Литмир - Электронная Библиотека
A
A

ГЛАВА IV

...А ты, свирепый зверь,

Моей главой играй теперь!

Она в твоих когтях...

А. Пушкин.

По наступлении вечера Мазепа с нетерпением ожидал в своём кабинете возвращения иезуита, патера Заленского, которого он послал в темницу к Огневику, чтоб уговорить его к открытию замыслов Палея и к признанию в покушении на жизнь гетмана.

С печальным лицом вошёл иезуит в комнату и, сложа руки на груди, не говорил ни слова.

   — Ну что ж, признался ли он? — спросил Мазепа, едва переводя дух.

   — Он стоит всё на одном, что не покушался на жизнь вашу и ничего не знает о намерениях Палея, кроме того, что объявил вам, ясневельможный гетман!

   — Итак, он упорствует... Нечего делать! — сказал Мазепа и, помолчав, примолвил с жаром: — Или я извлеку тайну из души его, или извлеку из него душу!

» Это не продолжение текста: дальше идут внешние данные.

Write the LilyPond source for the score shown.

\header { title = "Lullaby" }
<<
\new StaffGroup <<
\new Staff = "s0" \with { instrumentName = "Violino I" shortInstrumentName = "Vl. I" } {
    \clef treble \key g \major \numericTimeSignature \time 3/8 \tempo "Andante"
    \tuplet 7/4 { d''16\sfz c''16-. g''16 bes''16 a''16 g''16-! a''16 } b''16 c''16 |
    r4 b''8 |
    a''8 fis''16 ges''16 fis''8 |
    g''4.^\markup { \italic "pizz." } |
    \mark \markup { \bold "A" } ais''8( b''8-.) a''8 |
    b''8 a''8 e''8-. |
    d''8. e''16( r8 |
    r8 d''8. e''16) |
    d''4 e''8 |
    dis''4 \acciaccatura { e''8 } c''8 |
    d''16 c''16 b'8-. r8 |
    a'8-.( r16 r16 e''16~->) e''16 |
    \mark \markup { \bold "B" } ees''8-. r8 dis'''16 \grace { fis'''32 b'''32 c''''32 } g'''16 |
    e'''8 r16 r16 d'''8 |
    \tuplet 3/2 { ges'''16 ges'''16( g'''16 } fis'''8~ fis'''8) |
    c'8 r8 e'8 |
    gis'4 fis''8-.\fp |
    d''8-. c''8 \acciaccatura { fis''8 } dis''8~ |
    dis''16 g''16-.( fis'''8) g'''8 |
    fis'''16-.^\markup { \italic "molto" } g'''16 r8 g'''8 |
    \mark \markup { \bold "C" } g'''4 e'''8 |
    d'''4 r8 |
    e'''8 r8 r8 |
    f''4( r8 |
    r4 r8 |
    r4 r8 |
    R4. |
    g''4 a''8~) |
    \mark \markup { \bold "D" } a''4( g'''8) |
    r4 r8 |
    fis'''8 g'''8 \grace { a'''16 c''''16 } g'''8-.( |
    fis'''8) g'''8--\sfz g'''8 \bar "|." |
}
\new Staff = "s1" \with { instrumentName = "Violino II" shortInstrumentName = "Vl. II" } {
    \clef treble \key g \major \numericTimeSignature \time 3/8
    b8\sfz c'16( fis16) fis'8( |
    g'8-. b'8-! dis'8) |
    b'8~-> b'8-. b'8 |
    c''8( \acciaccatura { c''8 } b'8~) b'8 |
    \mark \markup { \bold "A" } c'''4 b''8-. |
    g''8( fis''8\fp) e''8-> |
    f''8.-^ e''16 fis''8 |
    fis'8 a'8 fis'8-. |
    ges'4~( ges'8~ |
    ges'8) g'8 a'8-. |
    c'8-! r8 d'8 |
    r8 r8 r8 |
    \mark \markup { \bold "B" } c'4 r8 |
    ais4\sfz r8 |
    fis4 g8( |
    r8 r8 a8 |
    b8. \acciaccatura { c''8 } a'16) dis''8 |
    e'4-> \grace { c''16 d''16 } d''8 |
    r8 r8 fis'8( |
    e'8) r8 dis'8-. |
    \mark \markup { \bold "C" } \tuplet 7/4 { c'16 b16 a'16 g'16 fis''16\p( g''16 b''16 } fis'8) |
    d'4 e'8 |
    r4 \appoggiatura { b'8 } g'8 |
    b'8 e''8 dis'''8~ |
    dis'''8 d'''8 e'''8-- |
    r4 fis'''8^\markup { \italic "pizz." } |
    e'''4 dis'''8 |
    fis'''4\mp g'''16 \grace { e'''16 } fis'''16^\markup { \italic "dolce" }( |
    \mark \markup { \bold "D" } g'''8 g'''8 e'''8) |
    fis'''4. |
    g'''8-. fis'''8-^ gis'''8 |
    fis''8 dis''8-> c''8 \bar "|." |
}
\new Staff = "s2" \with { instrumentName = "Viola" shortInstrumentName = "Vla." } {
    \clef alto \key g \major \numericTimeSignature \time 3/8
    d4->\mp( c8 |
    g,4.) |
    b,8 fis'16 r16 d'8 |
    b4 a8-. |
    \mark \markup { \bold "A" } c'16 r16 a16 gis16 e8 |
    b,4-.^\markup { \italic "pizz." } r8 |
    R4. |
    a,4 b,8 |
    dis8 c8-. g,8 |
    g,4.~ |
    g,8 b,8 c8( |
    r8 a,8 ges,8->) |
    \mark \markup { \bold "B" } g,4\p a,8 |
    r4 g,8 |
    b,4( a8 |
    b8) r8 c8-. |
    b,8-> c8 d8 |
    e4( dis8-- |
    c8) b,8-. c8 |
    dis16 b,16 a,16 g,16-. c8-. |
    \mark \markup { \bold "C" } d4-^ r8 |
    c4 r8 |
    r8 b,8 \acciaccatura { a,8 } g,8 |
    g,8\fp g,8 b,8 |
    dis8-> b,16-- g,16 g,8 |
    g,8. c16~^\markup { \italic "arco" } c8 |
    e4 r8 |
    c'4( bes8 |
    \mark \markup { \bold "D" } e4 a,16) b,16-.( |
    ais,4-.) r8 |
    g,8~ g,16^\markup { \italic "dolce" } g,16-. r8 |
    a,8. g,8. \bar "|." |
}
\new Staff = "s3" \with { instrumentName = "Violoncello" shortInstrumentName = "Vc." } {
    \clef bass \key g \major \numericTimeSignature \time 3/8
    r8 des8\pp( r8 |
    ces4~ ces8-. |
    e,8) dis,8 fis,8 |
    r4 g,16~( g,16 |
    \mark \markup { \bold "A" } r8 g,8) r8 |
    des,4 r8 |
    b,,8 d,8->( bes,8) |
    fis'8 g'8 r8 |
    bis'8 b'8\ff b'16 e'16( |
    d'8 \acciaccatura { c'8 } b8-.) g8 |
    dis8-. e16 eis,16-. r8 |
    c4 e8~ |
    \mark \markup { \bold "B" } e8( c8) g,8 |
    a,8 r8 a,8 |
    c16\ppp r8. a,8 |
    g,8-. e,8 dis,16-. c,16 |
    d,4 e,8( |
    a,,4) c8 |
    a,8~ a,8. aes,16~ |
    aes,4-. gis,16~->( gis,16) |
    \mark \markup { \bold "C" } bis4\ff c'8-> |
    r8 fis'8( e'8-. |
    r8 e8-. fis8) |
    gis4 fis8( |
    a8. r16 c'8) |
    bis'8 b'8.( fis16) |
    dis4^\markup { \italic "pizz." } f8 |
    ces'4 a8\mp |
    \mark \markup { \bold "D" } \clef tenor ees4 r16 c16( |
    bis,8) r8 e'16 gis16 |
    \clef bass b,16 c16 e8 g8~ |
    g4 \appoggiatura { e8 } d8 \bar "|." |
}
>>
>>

   — Признаюсь вам откровенно, — возразил иезуит, — что мне весьма тяжко было видеть его в таком несчастном положении. Он был моим учеником, и я невольно чувствую к нему некоторую привязанность, а зная нрав его, не думаю, чтоб он был в состоянии лгать и запираться. Страданья его трогают меня, и если он должен умереть...

   — Он должен умереть! — воскликнул Мазепа. — Этого потребует безопасность моя и успех нашего великого предприятия. Мне самому жаль его, патер Заленский! Но... что значит жизнь одного незначительного человека, когда идёт дело об участи целых государств, о безопасности правителя народа? Я вижу, что ты грустен, старый друг мой! Садись-ка, патер, да потолкуем!..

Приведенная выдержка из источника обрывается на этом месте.